Start of DOCUMENT PASSAGE
I remember, Mama Ekundayo, whom TY Bello brought to limelight. Most people would know the story of how mama dedicated her life to taking care of children who have no one to help them. Even though she wasn’t rich, she made it her life’s mission to care for these children. What a soul worthy of celebration.
Sometime last year, my husband took me to a hospice for children with special needs, in my neighbourhood. I was nearly in tears that day, as I interacted with these children who, at the end of the day, were just kids who just wanted to be loved, who wanted to just be children, regardless of their disabilities.
And when we met the woman in charge of the place, you need to have seen her disposition, every sentence was littered with her concerns for the children, how they needed kind hearted Nigerians to contribute towards the care of these children, the things they desired, their needs, the accomplishments of the children. Oh, what passion.
End of DOCUMENT PASSAGE
> **ASSIGNMENT**: In the passage above about Mama Ekundayo and a children's hospice, where did the writer's husband take the writer sometime last year?
Start of RECORDED INFORMATION
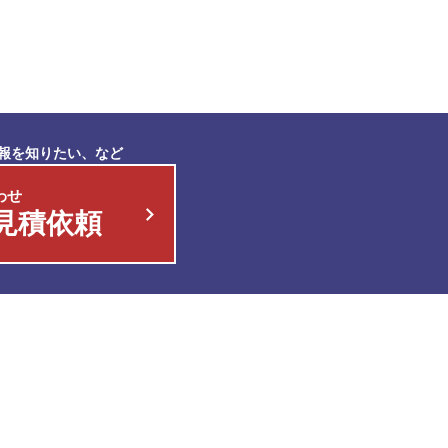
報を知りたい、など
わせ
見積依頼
End of RECORDED INFORMATION
> **TASK ANSWER**: To a hospice for children with special needs in the writer's neighborhood.